TASK TO COMPLETE:
Every record needs to come back as written, except for the pictures.

EXTRACTED MATERIAL:

*** Block opens ***

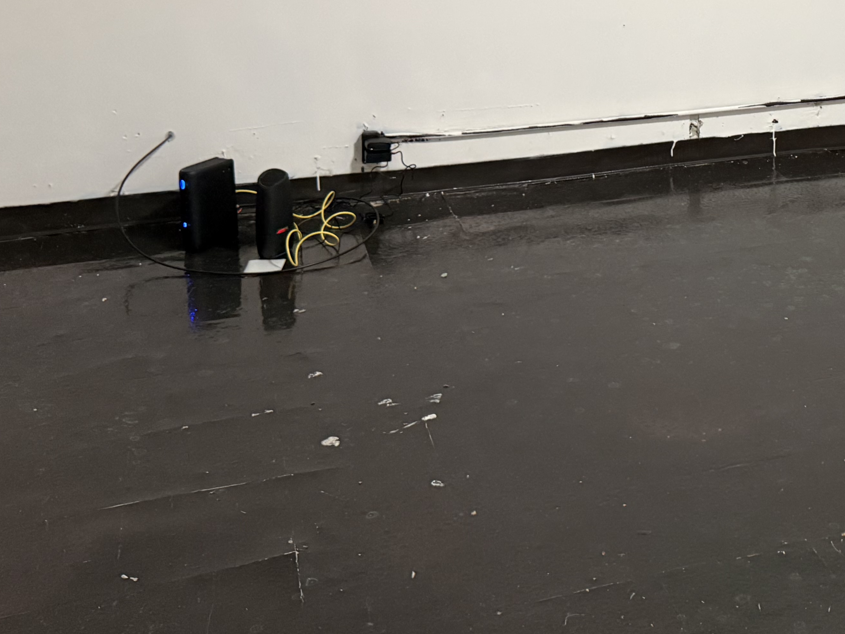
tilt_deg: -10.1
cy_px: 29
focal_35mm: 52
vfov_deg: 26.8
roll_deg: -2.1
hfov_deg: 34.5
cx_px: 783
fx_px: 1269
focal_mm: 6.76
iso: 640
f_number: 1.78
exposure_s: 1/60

*** Block closes ***

RESPONSE BELOW:
tilt_deg: -10.1
cy_px: 29
focal_35mm: 52
vfov_deg: 26.8
roll_deg: -2.1
hfov_deg: 34.5
cx_px: 783
fx_px: 1269
focal_mm: 6.76
iso: 640
f_number: 1.78
exposure_s: 1/60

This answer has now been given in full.